> Exercise:
Filter the data below, keeping only lines that contain "Politics".
*** Given entries Section Begins ***
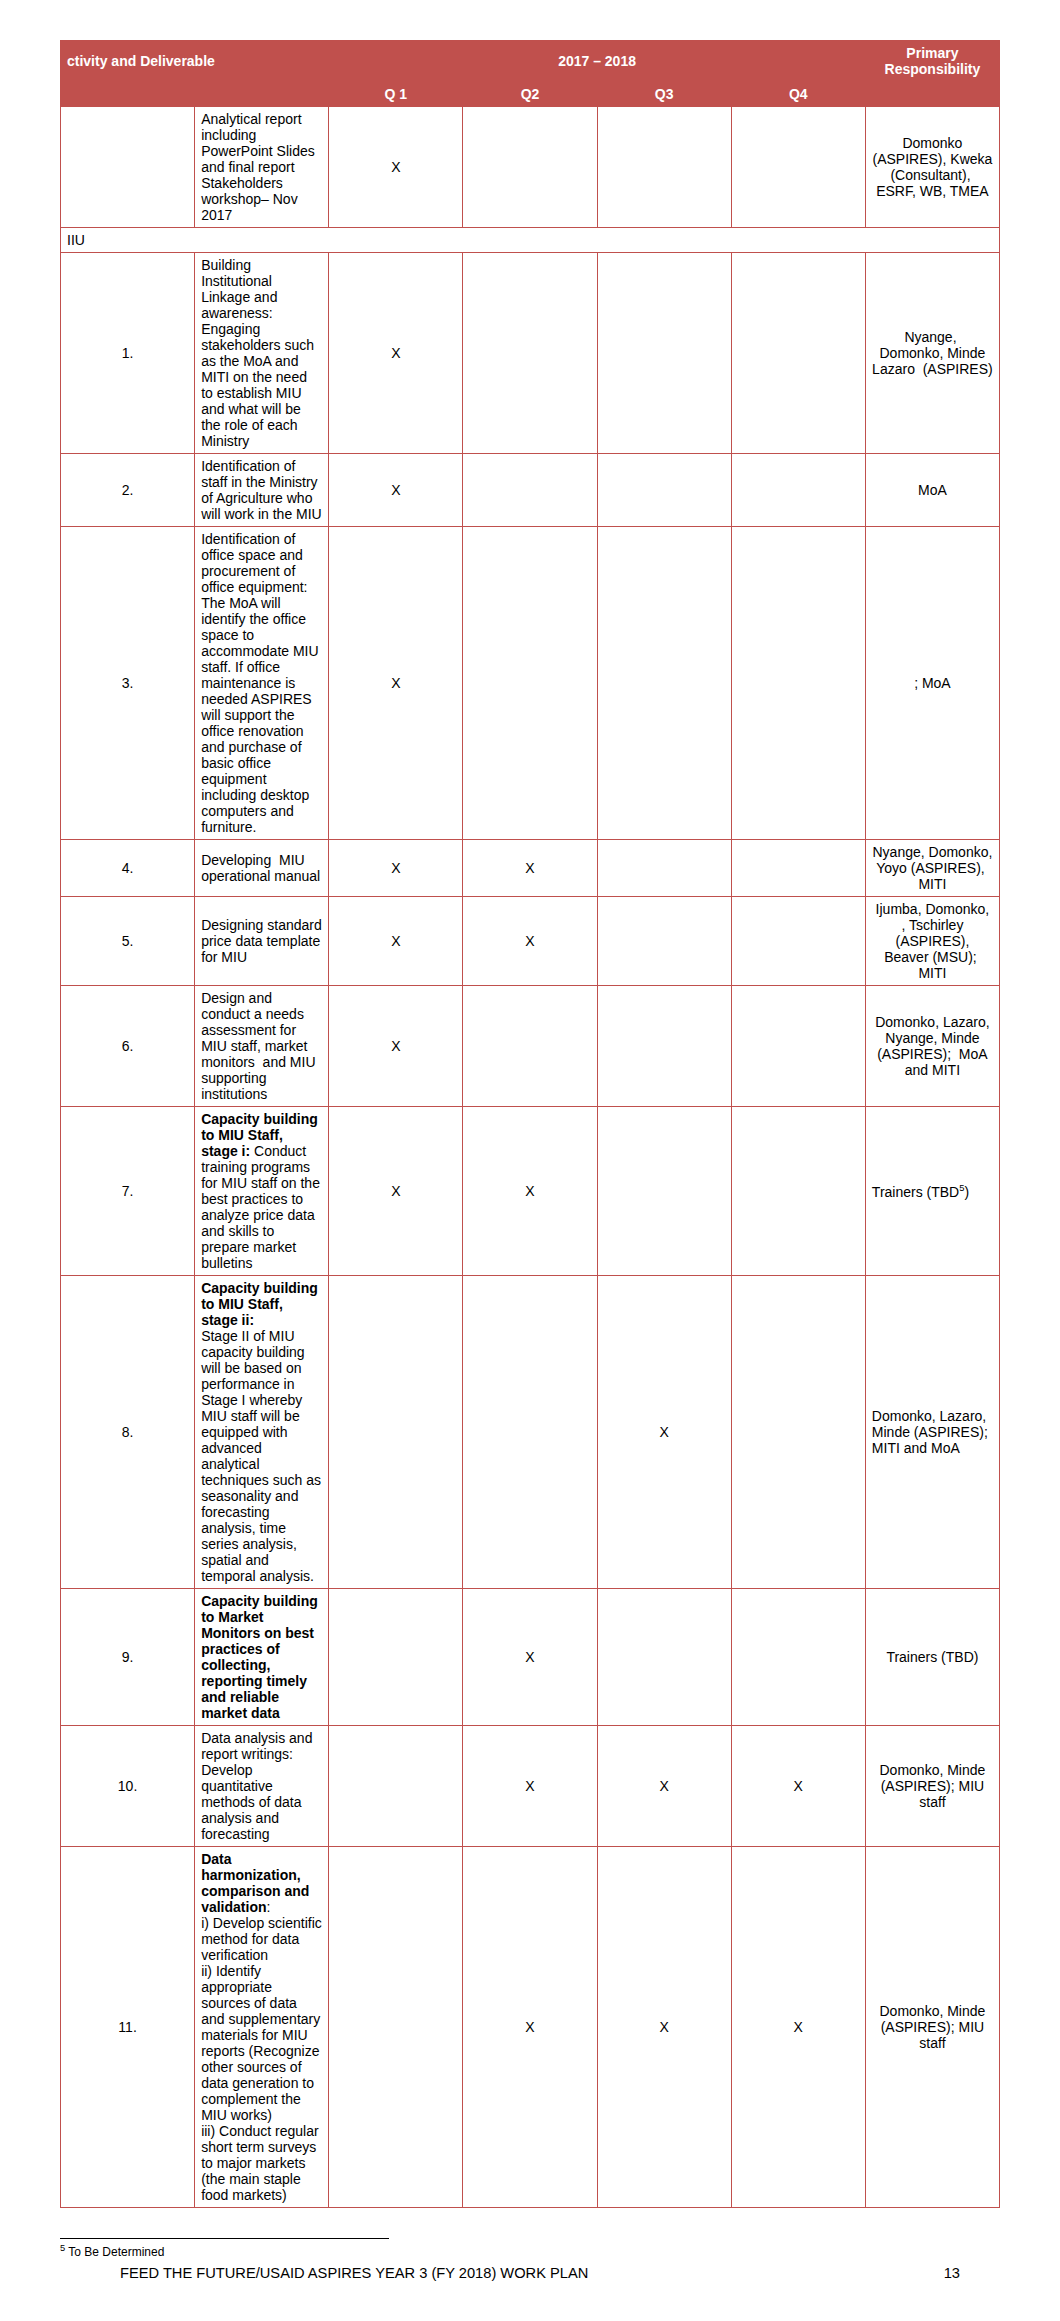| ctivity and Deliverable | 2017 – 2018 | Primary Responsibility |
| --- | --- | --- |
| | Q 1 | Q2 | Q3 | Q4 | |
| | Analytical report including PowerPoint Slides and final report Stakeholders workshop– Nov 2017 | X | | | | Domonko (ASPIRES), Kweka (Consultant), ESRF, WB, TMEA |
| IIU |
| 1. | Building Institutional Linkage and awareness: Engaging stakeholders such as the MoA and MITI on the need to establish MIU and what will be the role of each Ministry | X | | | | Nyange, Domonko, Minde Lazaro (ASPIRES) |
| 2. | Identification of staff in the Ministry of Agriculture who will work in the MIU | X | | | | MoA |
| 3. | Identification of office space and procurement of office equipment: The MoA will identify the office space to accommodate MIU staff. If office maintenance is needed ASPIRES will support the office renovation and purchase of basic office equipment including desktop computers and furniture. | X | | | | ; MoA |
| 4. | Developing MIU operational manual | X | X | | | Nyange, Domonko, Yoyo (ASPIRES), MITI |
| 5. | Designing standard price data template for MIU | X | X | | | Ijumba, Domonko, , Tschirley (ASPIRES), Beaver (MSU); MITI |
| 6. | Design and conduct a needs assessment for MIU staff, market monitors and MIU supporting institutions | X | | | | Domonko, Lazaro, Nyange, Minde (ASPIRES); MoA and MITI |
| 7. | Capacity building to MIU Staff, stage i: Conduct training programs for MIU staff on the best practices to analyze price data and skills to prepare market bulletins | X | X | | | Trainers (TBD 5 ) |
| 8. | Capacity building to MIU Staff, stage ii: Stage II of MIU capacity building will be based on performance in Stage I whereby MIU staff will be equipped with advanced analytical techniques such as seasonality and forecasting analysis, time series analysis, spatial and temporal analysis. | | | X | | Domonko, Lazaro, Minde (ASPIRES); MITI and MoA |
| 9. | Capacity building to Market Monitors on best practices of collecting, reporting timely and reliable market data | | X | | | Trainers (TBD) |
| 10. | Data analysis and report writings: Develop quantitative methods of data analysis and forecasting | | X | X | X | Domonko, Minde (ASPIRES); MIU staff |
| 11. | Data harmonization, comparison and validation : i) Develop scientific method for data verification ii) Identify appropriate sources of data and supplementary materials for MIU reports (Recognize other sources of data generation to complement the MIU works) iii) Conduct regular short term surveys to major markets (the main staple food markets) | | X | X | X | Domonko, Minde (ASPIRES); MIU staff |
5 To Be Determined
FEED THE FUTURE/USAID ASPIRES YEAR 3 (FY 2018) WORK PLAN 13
*** Given entries Section Ends ***
*** Given entries Section Begins ***
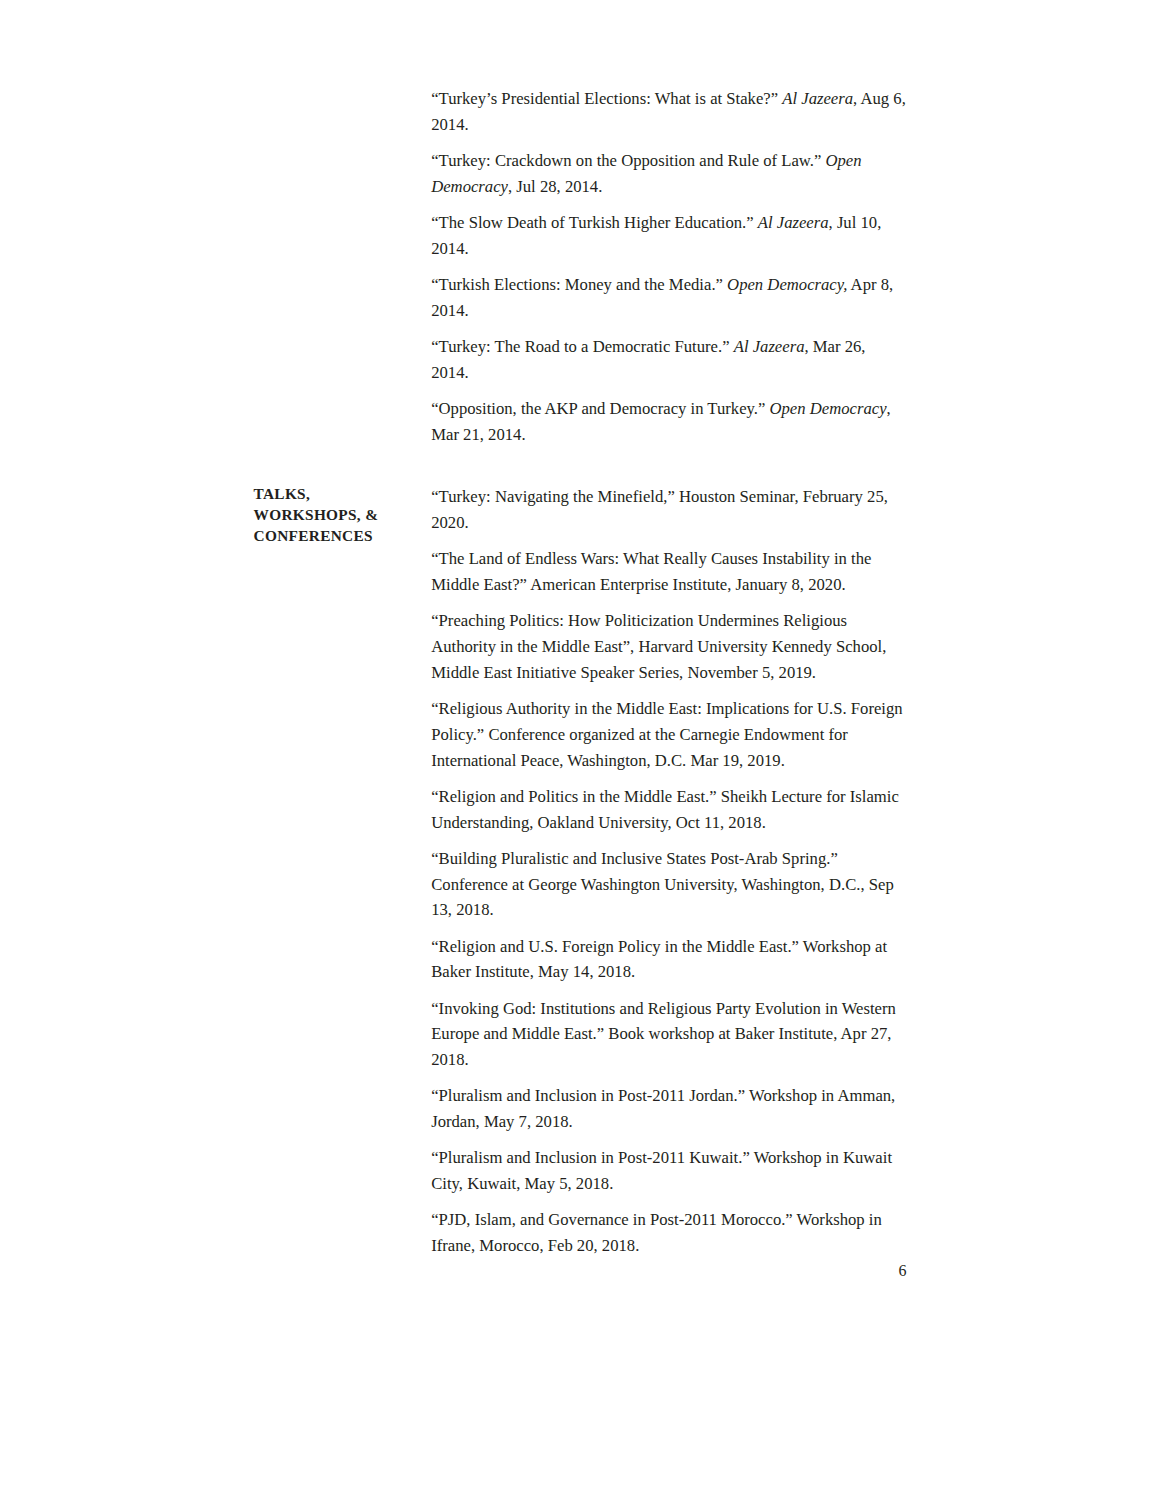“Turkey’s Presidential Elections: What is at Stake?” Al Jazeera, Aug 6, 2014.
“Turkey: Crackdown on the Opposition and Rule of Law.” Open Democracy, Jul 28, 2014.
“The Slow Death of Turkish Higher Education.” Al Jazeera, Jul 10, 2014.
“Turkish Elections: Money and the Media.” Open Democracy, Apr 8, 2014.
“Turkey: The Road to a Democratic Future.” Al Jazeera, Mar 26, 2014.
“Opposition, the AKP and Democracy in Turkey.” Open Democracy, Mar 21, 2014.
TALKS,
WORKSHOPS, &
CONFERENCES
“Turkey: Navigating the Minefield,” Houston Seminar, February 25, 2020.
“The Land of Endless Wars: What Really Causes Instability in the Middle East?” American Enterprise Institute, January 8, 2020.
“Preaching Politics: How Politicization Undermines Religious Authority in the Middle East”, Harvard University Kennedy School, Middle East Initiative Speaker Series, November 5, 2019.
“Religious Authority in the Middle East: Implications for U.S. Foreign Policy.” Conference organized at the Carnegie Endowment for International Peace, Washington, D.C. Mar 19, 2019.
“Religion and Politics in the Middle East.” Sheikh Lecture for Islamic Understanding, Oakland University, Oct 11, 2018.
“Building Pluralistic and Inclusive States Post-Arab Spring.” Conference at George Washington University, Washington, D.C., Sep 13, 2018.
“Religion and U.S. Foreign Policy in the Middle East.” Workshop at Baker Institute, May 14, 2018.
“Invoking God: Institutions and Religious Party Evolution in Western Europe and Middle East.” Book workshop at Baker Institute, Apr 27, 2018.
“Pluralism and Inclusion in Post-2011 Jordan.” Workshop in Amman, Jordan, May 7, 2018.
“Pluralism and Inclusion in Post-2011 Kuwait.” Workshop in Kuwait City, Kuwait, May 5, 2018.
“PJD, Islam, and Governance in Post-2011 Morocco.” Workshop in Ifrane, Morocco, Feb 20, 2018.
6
*** Given entries Section Ends ***
*** Given entries Section Begins ***
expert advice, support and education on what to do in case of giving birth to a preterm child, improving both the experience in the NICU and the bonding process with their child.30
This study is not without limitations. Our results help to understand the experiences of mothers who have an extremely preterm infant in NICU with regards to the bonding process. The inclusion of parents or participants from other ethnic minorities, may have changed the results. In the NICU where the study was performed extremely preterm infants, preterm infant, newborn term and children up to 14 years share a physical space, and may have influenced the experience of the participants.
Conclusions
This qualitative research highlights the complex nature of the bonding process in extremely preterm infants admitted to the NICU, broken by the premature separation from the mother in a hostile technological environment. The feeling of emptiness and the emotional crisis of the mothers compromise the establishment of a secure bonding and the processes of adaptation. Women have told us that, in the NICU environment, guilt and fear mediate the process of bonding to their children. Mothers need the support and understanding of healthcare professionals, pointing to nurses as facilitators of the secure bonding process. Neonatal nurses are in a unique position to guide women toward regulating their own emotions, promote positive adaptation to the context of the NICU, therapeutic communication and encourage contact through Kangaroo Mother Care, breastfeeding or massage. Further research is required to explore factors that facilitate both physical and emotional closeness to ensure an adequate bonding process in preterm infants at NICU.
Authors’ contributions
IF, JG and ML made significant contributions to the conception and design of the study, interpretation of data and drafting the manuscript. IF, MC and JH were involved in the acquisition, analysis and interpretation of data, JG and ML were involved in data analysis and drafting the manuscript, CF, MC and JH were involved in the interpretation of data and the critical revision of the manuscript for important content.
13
*** Given entries Section Ends ***
> Answer area:
“Preaching Politics: How Politicization Undermines Religious Authority in the Middle East”, Harvard University Kennedy School, Middle East Initiative Speaker Series, November 5, 2019.
“Religion and Politics in the Middle East.” Sheikh Lecture for Islamic Understanding, Oakland University, Oct 11, 2018.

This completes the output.